### Dataset extract
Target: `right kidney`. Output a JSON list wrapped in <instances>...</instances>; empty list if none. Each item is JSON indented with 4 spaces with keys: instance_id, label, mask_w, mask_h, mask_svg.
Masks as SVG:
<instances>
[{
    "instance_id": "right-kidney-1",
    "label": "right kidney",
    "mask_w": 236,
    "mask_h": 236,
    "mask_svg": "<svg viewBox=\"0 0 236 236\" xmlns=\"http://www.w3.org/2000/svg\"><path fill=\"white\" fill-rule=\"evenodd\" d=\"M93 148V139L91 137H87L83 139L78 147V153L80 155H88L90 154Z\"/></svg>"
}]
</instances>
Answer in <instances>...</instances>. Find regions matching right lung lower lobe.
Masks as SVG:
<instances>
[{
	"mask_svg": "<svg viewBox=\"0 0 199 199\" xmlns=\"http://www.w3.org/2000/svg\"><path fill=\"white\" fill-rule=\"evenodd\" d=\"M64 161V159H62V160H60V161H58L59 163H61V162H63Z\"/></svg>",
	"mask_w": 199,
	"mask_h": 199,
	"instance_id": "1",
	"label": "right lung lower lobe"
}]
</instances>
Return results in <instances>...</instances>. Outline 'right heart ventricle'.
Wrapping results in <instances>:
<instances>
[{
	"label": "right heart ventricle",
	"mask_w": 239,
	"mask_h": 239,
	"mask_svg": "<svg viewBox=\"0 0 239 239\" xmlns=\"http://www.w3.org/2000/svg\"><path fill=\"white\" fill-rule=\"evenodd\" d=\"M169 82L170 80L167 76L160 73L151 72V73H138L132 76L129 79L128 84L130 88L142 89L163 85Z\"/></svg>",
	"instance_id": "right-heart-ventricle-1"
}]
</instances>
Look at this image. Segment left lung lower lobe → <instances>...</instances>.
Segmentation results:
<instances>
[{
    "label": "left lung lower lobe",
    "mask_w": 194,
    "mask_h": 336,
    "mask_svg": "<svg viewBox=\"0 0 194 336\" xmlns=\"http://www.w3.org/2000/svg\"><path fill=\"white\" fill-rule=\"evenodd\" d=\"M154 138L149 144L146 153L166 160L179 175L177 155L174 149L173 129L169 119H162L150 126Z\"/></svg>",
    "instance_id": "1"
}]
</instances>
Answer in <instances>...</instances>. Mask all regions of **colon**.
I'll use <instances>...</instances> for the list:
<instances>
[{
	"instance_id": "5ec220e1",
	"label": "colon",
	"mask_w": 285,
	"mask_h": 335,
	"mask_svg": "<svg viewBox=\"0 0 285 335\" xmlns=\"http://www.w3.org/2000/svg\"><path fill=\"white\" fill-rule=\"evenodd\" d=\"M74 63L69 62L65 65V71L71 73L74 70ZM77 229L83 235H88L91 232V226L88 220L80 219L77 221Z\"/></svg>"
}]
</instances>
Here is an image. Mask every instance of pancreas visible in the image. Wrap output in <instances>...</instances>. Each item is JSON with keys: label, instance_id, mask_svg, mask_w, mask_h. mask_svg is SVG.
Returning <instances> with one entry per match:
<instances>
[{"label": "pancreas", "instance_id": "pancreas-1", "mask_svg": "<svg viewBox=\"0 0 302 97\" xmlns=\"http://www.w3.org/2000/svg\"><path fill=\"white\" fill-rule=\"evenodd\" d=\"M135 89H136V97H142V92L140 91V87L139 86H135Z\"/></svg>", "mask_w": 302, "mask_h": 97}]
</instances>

### Exercise details
Rewrite all of the material above, changing every "Answer" to "Respond" and leaving everything else unchanged.

### Reply
Target: `right kidney`. Output a JSON list wrapped in <instances>...</instances>; empty list if none. Each item is JSON indented with 4 spaces with keys: instance_id, label, mask_w, mask_h, mask_svg.
Masks as SVG:
<instances>
[{
    "instance_id": "right-kidney-1",
    "label": "right kidney",
    "mask_w": 236,
    "mask_h": 236,
    "mask_svg": "<svg viewBox=\"0 0 236 236\" xmlns=\"http://www.w3.org/2000/svg\"><path fill=\"white\" fill-rule=\"evenodd\" d=\"M93 148V139L91 137H87L83 139L78 147V153L80 155H88L90 154Z\"/></svg>"
}]
</instances>
Respond in <instances>...</instances>. Find regions matching right lung lower lobe.
Masks as SVG:
<instances>
[{
	"mask_svg": "<svg viewBox=\"0 0 199 199\" xmlns=\"http://www.w3.org/2000/svg\"><path fill=\"white\" fill-rule=\"evenodd\" d=\"M64 161V159H62V160H60V161H58L59 163H61V162H63Z\"/></svg>",
	"mask_w": 199,
	"mask_h": 199,
	"instance_id": "1",
	"label": "right lung lower lobe"
}]
</instances>
Return results in <instances>...</instances>. Outline 'right heart ventricle'.
Wrapping results in <instances>:
<instances>
[{
	"label": "right heart ventricle",
	"mask_w": 239,
	"mask_h": 239,
	"mask_svg": "<svg viewBox=\"0 0 239 239\" xmlns=\"http://www.w3.org/2000/svg\"><path fill=\"white\" fill-rule=\"evenodd\" d=\"M169 82L170 80L167 76L160 73L151 72V73H138L132 76L129 79L128 84L130 88L142 89L163 85Z\"/></svg>",
	"instance_id": "right-heart-ventricle-1"
}]
</instances>
Look at this image. Segment left lung lower lobe → <instances>...</instances>.
Segmentation results:
<instances>
[{
    "label": "left lung lower lobe",
    "mask_w": 194,
    "mask_h": 336,
    "mask_svg": "<svg viewBox=\"0 0 194 336\" xmlns=\"http://www.w3.org/2000/svg\"><path fill=\"white\" fill-rule=\"evenodd\" d=\"M154 138L149 144L146 153L166 160L179 175L177 155L174 149L173 129L169 119H162L150 126Z\"/></svg>",
    "instance_id": "1"
}]
</instances>
Respond in <instances>...</instances>. Mask all regions of **colon**.
I'll use <instances>...</instances> for the list:
<instances>
[{
	"instance_id": "5ec220e1",
	"label": "colon",
	"mask_w": 285,
	"mask_h": 335,
	"mask_svg": "<svg viewBox=\"0 0 285 335\" xmlns=\"http://www.w3.org/2000/svg\"><path fill=\"white\" fill-rule=\"evenodd\" d=\"M74 63L69 62L65 65V71L71 73L74 70ZM77 229L83 235H88L91 232V226L88 220L80 219L77 221Z\"/></svg>"
}]
</instances>
Here is an image. Mask every instance of pancreas visible in the image. Wrap output in <instances>...</instances>. Each item is JSON with keys: label, instance_id, mask_svg, mask_w, mask_h. mask_svg is SVG.
Returning <instances> with one entry per match:
<instances>
[{"label": "pancreas", "instance_id": "pancreas-1", "mask_svg": "<svg viewBox=\"0 0 302 97\" xmlns=\"http://www.w3.org/2000/svg\"><path fill=\"white\" fill-rule=\"evenodd\" d=\"M135 89H136V97H142V92L140 91V87L139 86H135Z\"/></svg>", "mask_w": 302, "mask_h": 97}]
</instances>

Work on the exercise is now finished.